● **LESETEXT**
——

Im letzten Jahr hatte ich bereits begonnen, meinen Kindern unsere alte Ausgabe vorzulesen. Dem Großen ging das dann eindeutig zu lange und er hat das Buch ohne mich fortgesetzt.
 
Die Neuauflage der Originalausgabe, die vor kurzem bei uns eingezogen ist, hat mich immer stärker gerufen und irgendwann konnte ich nicht mehr widerstehen und begab mich mit Bastian auf eine buchische Reise ins Reich Phantásiens.
Ich weiß nicht, wie es anderen geht, oder ob mich der Film in meiner Kindheit so sehr prägte ... Ich hatte insbesondere am Anfang die exakten Bilder von Bastian, Herrn Koreander und Atréju im Kopf. Ich sah jede einzelne Szene vor mir, was durch die sehr ausschweifenden Beschreibungen nicht schwer fiel. Und obwohl ich die im Normalfall spätestens nach zwei Kapiteln nervig finde, flog ich dennoch über die Seiten. Auch der – mittlerweile – doch recht antik anmutende Sprachstil störte mich nicht. Aber jetzt nach dem Lesen bezweifle ich, dass mein Sohn (9) alles im Buch richtig verstanden hat. „Toll“ beispielsweise hat für ihn nur noch eine Bedeutung, die so rein gar nichts mit „verrückt“ zu tun hat.

——

● **BEREITGESTELLTE DATEN**
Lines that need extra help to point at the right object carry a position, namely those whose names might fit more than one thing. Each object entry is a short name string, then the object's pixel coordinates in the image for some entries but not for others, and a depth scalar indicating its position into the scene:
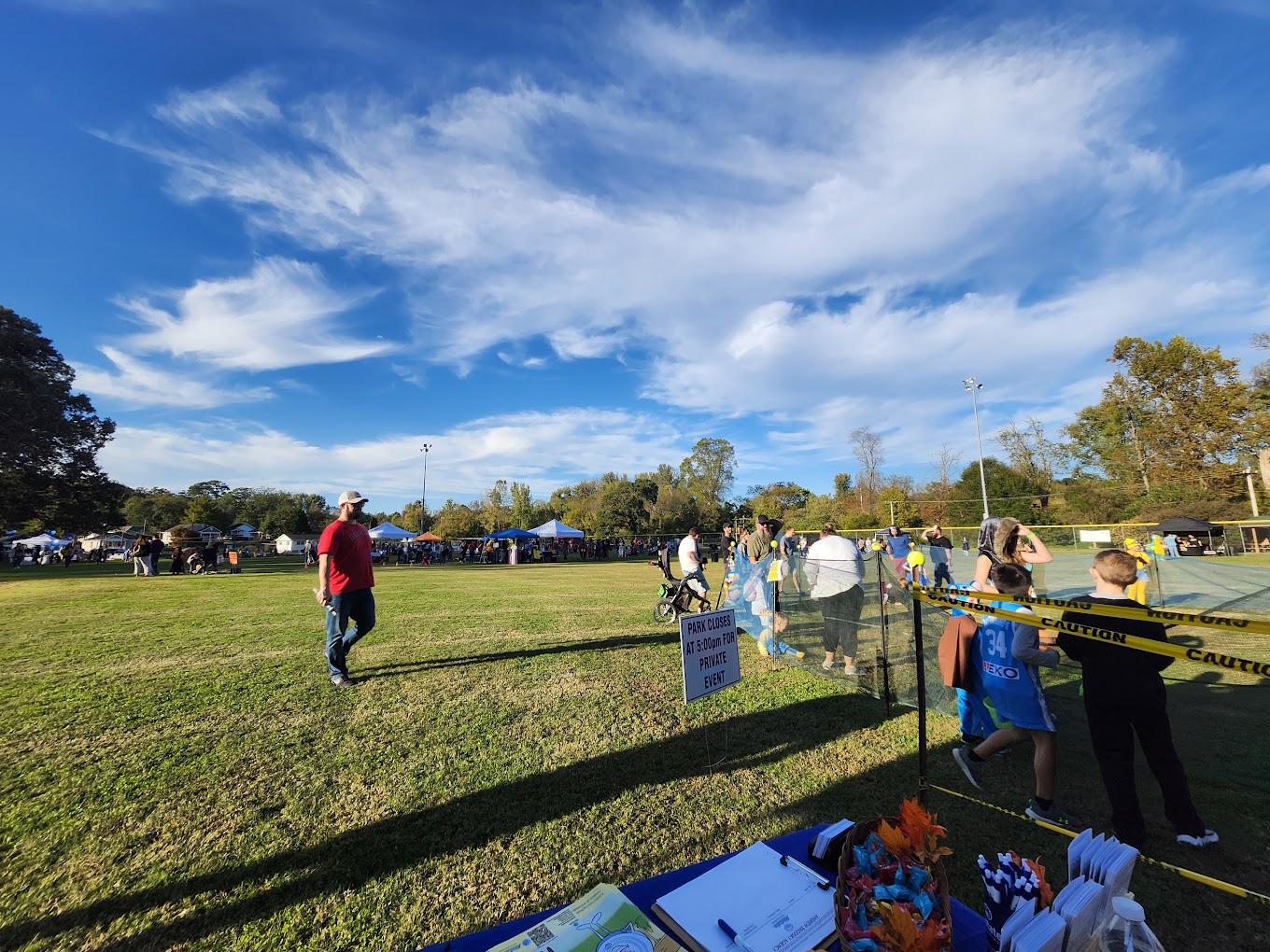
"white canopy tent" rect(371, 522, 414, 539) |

——

● **ZIEL DER ÜBUNG**
Gib den Lesetext vollständig und wortwörtlich wieder.

● **LÖSUNG DER AUFGABE**
Im letzten Jahr hatte ich bereits begonnen, meinen Kindern unsere alte Ausgabe vorzulesen. Dem Großen ging das dann eindeutig zu lange und er hat das Buch ohne mich fortgesetzt.
 
Die Neuauflage der Originalausgabe, die vor kurzem bei uns eingezogen ist, hat mich immer stärker gerufen und irgendwann konnte ich nicht mehr widerstehen und begab mich mit Bastian auf eine buchische Reise ins Reich Phantásiens.
Ich weiß nicht, wie es anderen geht, oder ob mich der Film in meiner Kindheit so sehr prägte ... Ich hatte insbesondere am Anfang die exakten Bilder von Bastian, Herrn Koreander und Atréju im Kopf. Ich sah jede einzelne Szene vor mir, was durch die sehr ausschweifenden Beschreibungen nicht schwer fiel. Und obwohl ich die im Normalfall spätestens nach zwei Kapiteln nervig finde, flog ich dennoch über die Seiten. Auch der – mittlerweile – doch recht antik anmutende Sprachstil störte mich nicht. Aber jetzt nach dem Lesen bezweifle ich, dass mein Sohn (9) alles im Buch richtig verstanden hat. „Toll“ beispielsweise hat für ihn nur noch eine Bedeutung, die so rein gar nichts mit „verrückt“ zu tun hat.